Nous nous trouvons devant la poésie d’un homme libre, insoumis,qui dénonce les valets de l’idéologie dominante politique et aussi culturelle.
Ștefan Doru Dăncuș est un poète rebelle, une victime de la société comme toutes les autres. Mais il est en même temps le Scribe,donc il dérange : « le diable arrive chaque jour en démolissant les cinq/cents coupoles de mon esprit/il laisse toujours de la débandade après avoir/embrouillé les langues de la terre/dans la cornée de mon ciel/cloué comme je le suis il y a peu de chances que /j’élimine l’enfer des thermomètres du monde ».

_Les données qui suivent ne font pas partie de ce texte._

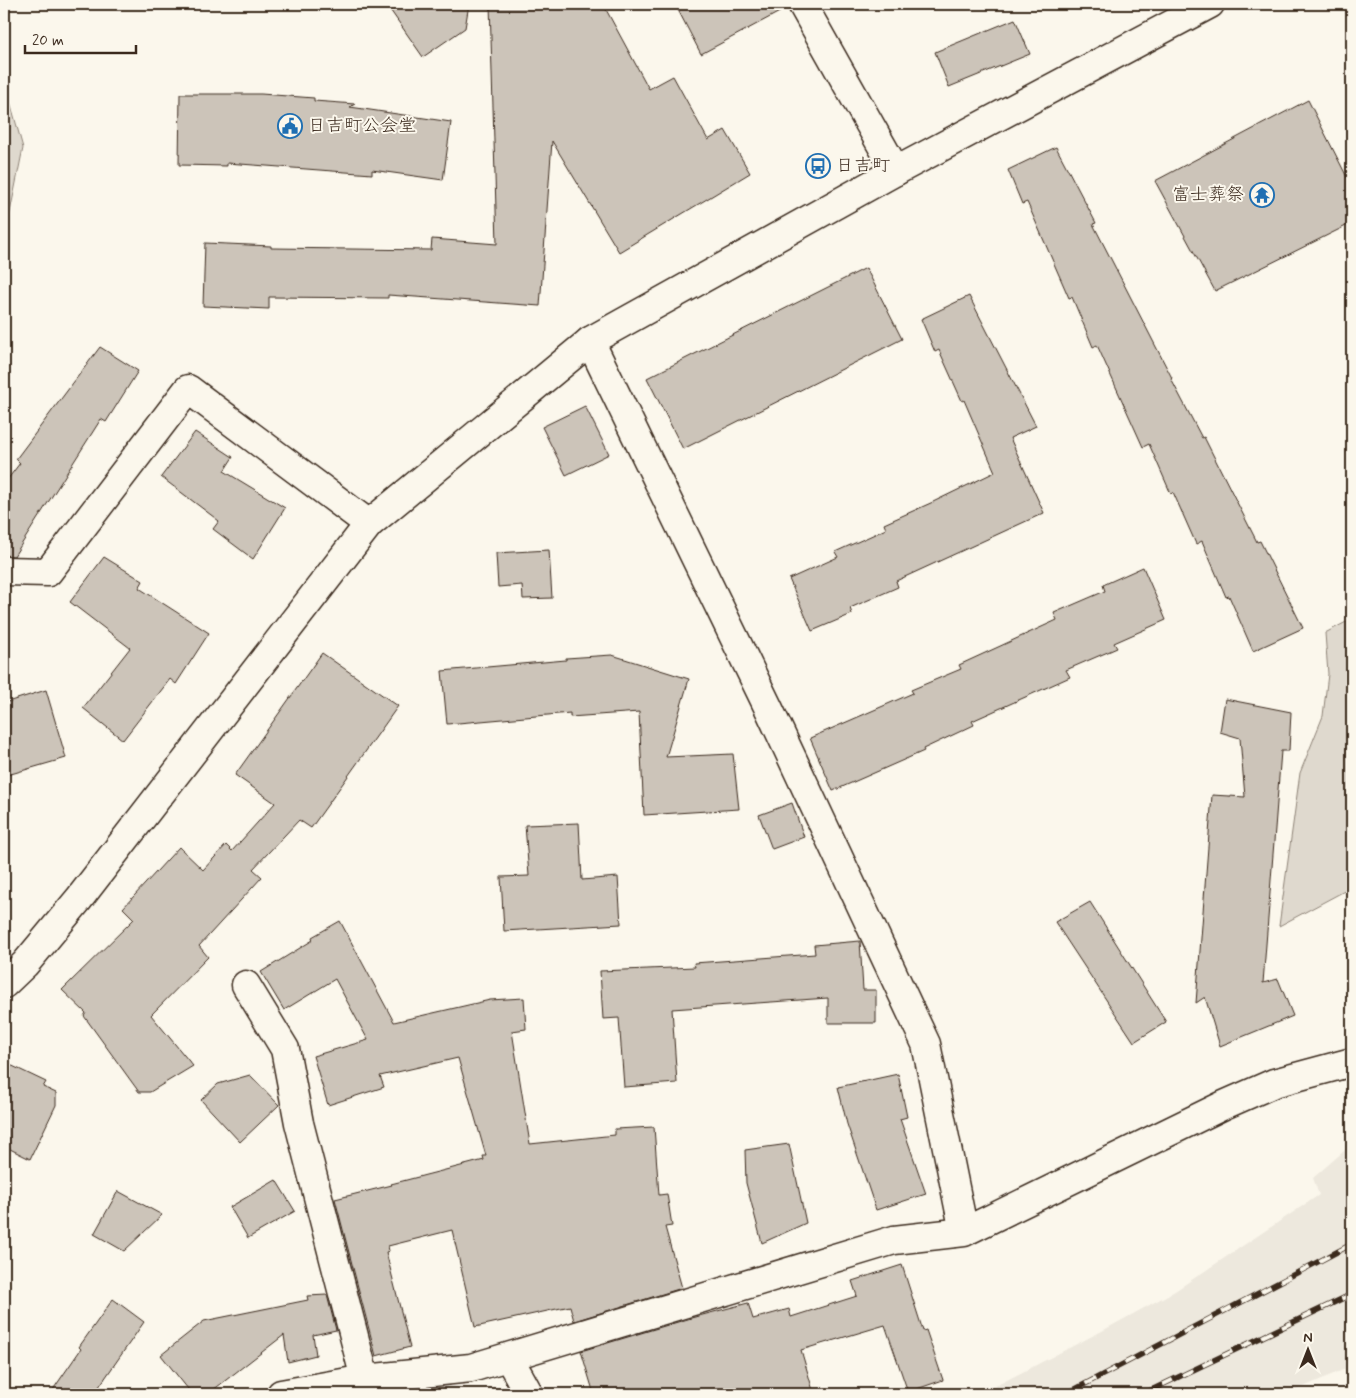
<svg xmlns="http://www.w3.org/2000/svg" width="1356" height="1398" font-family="Mynerve,'Klee One',sans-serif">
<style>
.built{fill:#ede8dd}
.green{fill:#dfd9ce;stroke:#8d8276}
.building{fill:#ccc4b9;stroke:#3b2a1e}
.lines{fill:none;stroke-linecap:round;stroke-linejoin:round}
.minor-casing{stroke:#3b2a1e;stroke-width:31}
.tertiary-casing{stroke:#3b2a1e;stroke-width:31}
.minor{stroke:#fbf7ec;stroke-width:28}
.tertiary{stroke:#fbf7ec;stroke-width:28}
.rail-casing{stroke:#3b2a1e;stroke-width:5.5}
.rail{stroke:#fbf7ec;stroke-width:4;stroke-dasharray:11;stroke-linecap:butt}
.labels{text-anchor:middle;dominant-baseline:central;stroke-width:4;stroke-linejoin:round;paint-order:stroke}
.poi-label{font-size:18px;fill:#3b2a1e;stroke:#fbf7ec;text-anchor:start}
</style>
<rect width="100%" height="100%" fill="#fbf7ec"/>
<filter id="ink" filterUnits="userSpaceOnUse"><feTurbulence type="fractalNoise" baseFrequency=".02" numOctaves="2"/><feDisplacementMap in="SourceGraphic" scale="10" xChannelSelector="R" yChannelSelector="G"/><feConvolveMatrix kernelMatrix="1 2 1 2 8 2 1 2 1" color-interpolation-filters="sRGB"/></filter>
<g filter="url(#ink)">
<path class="built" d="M 1352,1144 L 1352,1366 L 1287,1394 L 980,1394 L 1102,1331 L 1175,1291 L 1319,1195 L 1313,1178 Z"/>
<path class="green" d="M 4,86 L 7,91 L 23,148 L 4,242 Z
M 1352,619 L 1352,887 L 1279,926 L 1300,773 L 1323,716 L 1328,674 L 1325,633 Z"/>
<path class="building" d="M 386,4 L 469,4 L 465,28 L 423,57 Z
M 490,4 L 603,4 L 649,89 L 673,76 L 708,140 L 725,130 L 750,173 L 619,252 L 552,141 L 540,306 L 388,295 L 388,298 L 269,297 L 269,309 L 203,306 L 205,243 L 271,246 L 271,248 L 431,250 L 432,239 L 497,244 Z
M 675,4 L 786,4 L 787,8 L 701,54 Z
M 1015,19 L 1030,54 L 949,87 L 935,52 Z
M 180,94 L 261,94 L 314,98 L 314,101 L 355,104 L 350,107 L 451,122 L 443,180 L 372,170 L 372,174 L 227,163 L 227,166 L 179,165 Z
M 1308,100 L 1352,187 L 1352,223 L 1215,291 L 1155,181 Z
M 1056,147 L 1096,223 L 1093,224 L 1172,378 L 1171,379 L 1202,438 L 1204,437 L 1257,542 L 1260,541 L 1303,628 L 1253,651 L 1229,596 L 1226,597 L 1202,541 L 1196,544 L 1173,492 L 1171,494 L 1149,444 L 1143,447 L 1097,345 L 1093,347 L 1072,297 L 1069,298 L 1027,202 L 1022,204 L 1008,170 Z
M 866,268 L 902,339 L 683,449 L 647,378 Z
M 969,296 L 1036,426 L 1010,438 L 1044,513 L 896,581 L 898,587 L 850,608 L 852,614 L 812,631 L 789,579 L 838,557 L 835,552 L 886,529 L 884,524 L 933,502 L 995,472 L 964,400 L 962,401 L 939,350 L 935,352 L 921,319 Z
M 100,347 L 138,371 L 106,422 L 101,419 L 14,556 L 4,555 L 4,484 L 20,463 L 16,459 Z
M 585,406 L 609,454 L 566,475 L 542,427 Z
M 195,432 L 233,457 L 224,471 L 285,508 L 253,559 L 213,529 L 219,521 L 161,477 Z
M 549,550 L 552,598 L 523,599 L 522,585 L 498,587 L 496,553 Z
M 104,557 L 143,581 L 139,588 L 209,633 L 176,684 L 170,679 L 123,740 L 83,708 L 130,648 L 70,602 Z
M 1143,567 L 1166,620 L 1114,643 L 1117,648 L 1066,670 L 1070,677 L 972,721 L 974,725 L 923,749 L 924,751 L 833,791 L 810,738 L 913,693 L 911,690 L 961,669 L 959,665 L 1057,620 L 1054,613 L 1105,591 L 1103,585 Z
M 322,653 L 398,706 L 311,828 L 299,820 L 253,869 L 262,877 L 199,946 L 208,957 L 151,1015 L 193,1066 L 150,1092 L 139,1092 L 84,1016 L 86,1013 L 62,990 L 134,919 L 123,908 L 179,847 L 203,870 L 226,845 L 232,851 L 275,803 L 235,775 Z
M 612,655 L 689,679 L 666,757 L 733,754 L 739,809 L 644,815 L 639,712 L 570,717 L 570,713 L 447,724 L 442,671 L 566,660 L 566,658 Z
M 46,690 L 66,758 L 4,776 L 4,703 Z
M 1225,699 L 1291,712 L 1289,751 L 1281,751 L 1263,983 L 1278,979 L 1293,1016 L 1220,1046 L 1205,997 L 1196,1003 L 1212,795 L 1245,797 L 1240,738 L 1220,732 Z
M 792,803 L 804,837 L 772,849 L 759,815 Z
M 579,823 L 582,880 L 618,877 L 621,924 L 504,931 L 501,877 L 529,876 L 525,825 Z
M 1090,902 L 1166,1022 L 1134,1042 L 1055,922 Z
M 340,921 L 394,1022 L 490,1000 L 524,998 L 526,1029 L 512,1031 L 530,1144 L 615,1135 L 615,1129 L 654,1127 L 659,1195 L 667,1194 L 672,1226 L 665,1227 L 682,1288 L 574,1321 L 570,1306 L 475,1327 L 452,1230 L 388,1246 L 389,1251 L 386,1252 L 410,1347 L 376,1356 L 335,1199 L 392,1185 L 391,1184 L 484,1160 L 483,1156 L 486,1156 L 458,1058 L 380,1076 L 384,1087 L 328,1105 L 313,1056 L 368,1040 L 335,979 L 284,1010 L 261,972 L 313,940 L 312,937 Z
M 860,941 L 863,990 L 876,990 L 876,1023 L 828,1023 L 828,998 L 672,1009 L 677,1083 L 624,1087 L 619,1018 L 603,1019 L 600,971 L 695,967 L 694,963 L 815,954 L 814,945 Z
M 4,1062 L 46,1082 L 43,1087 L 56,1093 L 56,1105 L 30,1159 L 4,1146 Z
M 898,1074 L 907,1117 L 900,1119 L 926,1194 L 876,1210 L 847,1124 L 838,1087 Z
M 250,1075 L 279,1105 L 240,1142 L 201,1100 L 218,1084 Z
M 789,1144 L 806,1223 L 762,1243 L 746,1183 L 745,1150 Z
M 276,1180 L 295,1211 L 248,1238 L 230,1207 Z
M 118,1191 L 162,1215 L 124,1251 L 94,1234 Z
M 902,1265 L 923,1331 L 926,1330 L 943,1380 L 908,1392 L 885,1325 L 801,1350 L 814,1394 L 594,1394 L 581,1351 L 691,1318 L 748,1303 L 753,1319 L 789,1309 L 791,1317 L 857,1296 L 852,1281 Z
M 327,1295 L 336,1330 L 313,1335 L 316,1355 L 288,1362 L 284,1335 L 208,1394 L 192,1394 L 161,1355 L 204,1321 L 308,1300 L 307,1296 Z
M 113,1299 L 144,1322 L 94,1394 L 50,1394 L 81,1349 L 79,1347 Z"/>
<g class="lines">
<defs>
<path id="minor" d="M 802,4 L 896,171
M 590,341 L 769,709 L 926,1044 L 964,1232
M 4,571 L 48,572 L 188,389 L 369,524
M 246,985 L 285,1049 L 299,1123 L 365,1379
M 509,1358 L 529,1394
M 281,1394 L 365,1379 L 471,1368 L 894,1240 L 964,1232 L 1224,1105 L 1274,1083 L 1352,1062"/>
<path id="tertiary" d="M 4,984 L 25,964 L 79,899 L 369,524 L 590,341 L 896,171 L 1210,4"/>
</defs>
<use href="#minor" class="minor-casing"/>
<use href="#tertiary" class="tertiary-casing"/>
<use href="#minor" class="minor"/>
<use href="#tertiary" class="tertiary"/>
<defs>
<path id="rail" d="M 1066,1394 L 1352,1244
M 1143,1394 L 1352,1294"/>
</defs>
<use href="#rail" class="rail-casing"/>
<use href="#rail" class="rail"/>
</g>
</g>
<defs>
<symbol id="civic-ring" viewBox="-11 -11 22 22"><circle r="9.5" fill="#fbf7ec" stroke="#1f6fb2" stroke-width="1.5"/><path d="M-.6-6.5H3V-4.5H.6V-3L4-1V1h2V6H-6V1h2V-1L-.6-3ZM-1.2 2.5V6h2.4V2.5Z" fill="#1f6fb2"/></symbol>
<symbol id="bus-ring" viewBox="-11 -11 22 22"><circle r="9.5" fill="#fbf7ec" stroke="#1f6fb2" stroke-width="1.5"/><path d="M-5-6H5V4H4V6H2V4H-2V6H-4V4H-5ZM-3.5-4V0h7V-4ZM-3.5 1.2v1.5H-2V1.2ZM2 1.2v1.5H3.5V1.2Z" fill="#1f6fb2"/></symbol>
<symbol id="temple-ring" viewBox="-11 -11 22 22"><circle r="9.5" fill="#fbf7ec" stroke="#1f6fb2" stroke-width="1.5"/><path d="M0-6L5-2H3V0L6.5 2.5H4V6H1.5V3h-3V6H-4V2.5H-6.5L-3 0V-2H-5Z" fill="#1f6fb2"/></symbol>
</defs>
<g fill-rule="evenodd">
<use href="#civic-ring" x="276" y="112" width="28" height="28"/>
<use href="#bus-ring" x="804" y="152" width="28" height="28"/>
<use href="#temple-ring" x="1248" y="181" width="28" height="28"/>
</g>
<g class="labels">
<g class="poi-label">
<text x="308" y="126">日吉町公会堂</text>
<text x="836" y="166">日吉町</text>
<text x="1244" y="195" text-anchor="end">富士葬祭</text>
</g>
</g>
<rect width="1356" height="1398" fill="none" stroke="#fbf7ec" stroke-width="20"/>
<rect x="10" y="10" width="1336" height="1378" fill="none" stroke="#3b2a1e" stroke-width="2" filter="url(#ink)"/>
<g transform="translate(1308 1350)" stroke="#fbf7ec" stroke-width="4" paint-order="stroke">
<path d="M0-4L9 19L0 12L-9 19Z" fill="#3b2a1e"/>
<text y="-8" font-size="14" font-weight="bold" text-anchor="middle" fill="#3b2a1e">N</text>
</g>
<path d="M25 45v8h111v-8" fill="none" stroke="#3b2a1e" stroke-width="2.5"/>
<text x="32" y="45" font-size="15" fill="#3b2a1e" stroke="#fbf7ec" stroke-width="4" paint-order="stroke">20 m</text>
</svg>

Le poète parle de lui, de ses semblables, crache des vérités brutes au visage hypocrite de la société.
Confucius disait « qu’une conscience est la lumière de l’intelligence pour distinguer le bien du mal » .
Le poète est extrême et très convaincant dans sa révolte. L’ironie, l’amertume nous encouragent à le suivre plutôt Lui,Le Chevalier à la Triste Figure, et surtout pas des auteurs faciles qui se rient de tout et de rien : « le matin l’apocalypse c’est le soleil/je reviens dans la rue/je crie désespéré : « n’avez-vous pas par hasard une petite pièce ?/mes enfants crèvent de faim ! »/…. / « après avoir tout dit/ce jour-là/j’ai compris l’argent crasseux de la trahison./j’ai appris que j’étais assez riche pour ce jour-là ».
Certains poèmes sont enveloppés dans des silences monumentaux ou dans des vers sonores.
Le Poète dégage une robustesse morale, prêt à se confronter à toutes les blessures, toutes les extases, toutes les épreuves et aux malheurs d’un destin humain.
Poésie sincère dans laquelle le poète se sent obligé de soutenir tout ce qui est de plus profond dans la vie des humains : « la nuit tombe mon amour/il fait froid comme un polissoir qui s’écrase/au beau milieu de la giration maximale :Sainte Marie ,prie pour nous ! ».
Pour le poète l’amour et la poésie sont deux facettes du même mystère, celui de la Création.
L’émotion spontanée jaillit naturellement et le volume dégage dans sa totalité une impression de fluidité, de lucidité,les mots rendent la température du monde, fébrile, brutale, sarcastique, insolente.
La poésie est pour lui la patrie d’une mission poétique libératrice.
Une prière désespérée aussi, car derrière les mots se cache souvent un nostalgique Exilé dans son propre pays : « chez toi ma belle terre/il m’est trop difficile de revenir/les amis s’accrochent à mes manteaux de poète/je vais à l’hôpital pour des opérations et des piqûres/comme si ça pouvait sauver le monde/dans le bar où je m’arrête les gens examinent mes livres/avec peur ».
Les politiciens sont critiqués avec aversion car ils obligent à un exil, à une vie dans un paradis perdu.
Ștefan Doru Dăncuș est un auteur qui se donne à fond à son écriture, et qui par sa poésie,cherche des réponses à ses interrogations capitales concernant la condition tragique du poète et ses rapports conflictuels avec le monde( c’est un sorte de querelle d’un Sage avec le monde)
Le poète est une conscience vigilante et lucide dans un monde qui oscille entre la vie et la mort. Pour Stefan Doru Dancus le Poème est un support vital pour un présent disloqué.